> _TASK GOAL_
Give back each line of the listing below that contains the string "values".

> _TASK INPUT_
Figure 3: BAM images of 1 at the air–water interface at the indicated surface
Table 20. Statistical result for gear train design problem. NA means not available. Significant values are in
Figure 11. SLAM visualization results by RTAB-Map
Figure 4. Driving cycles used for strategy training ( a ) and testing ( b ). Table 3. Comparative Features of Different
...
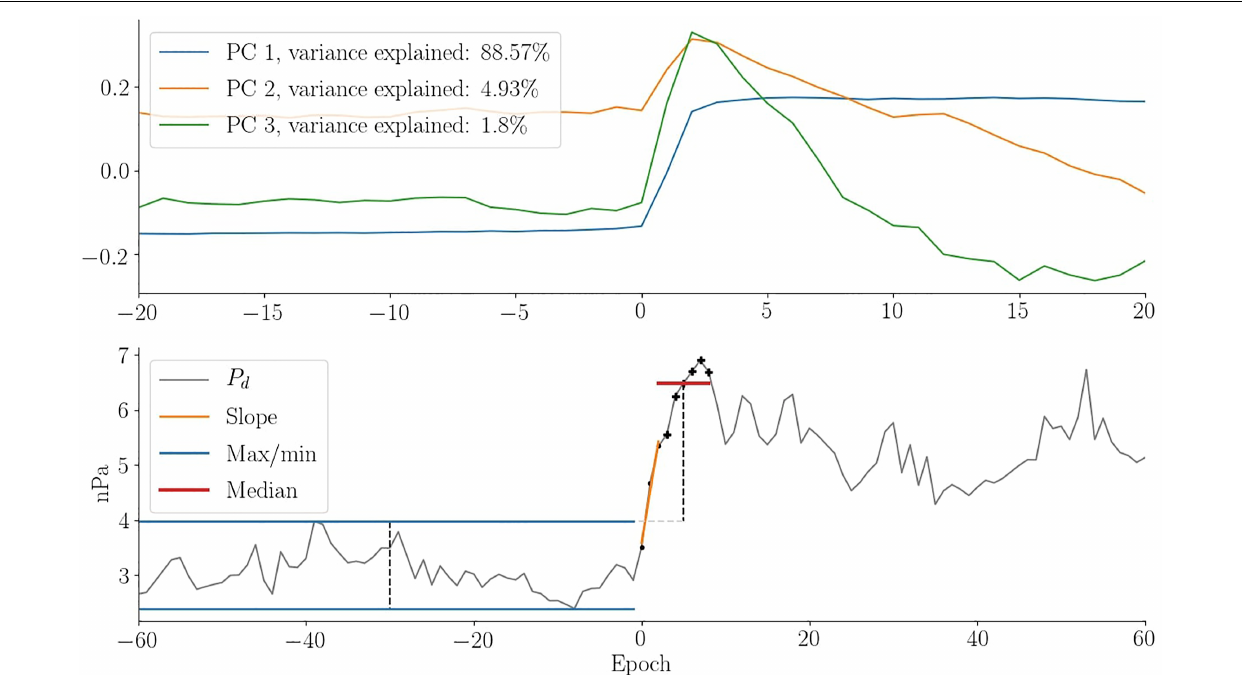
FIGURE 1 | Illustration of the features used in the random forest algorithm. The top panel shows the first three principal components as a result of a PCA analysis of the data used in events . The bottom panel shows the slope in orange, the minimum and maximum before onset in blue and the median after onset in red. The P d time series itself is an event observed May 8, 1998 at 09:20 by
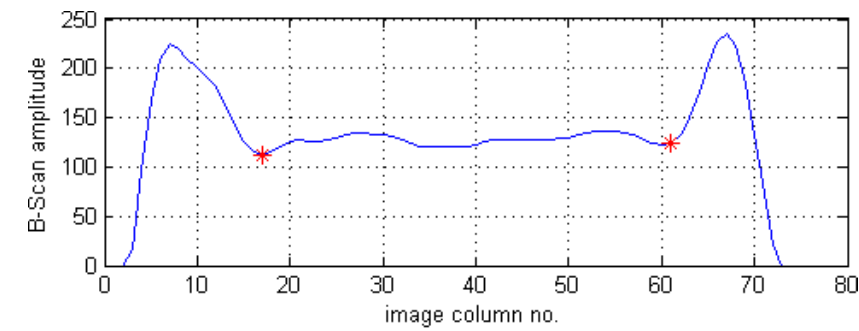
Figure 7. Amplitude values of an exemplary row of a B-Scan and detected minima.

> _RESPONSE FOR THIS EXERCISE_
Table 20. Statistical result for gear train design problem. NA means not available. Significant values are in
Figure 7. Amplitude values of an exemplary row of a B-Scan and detected minima.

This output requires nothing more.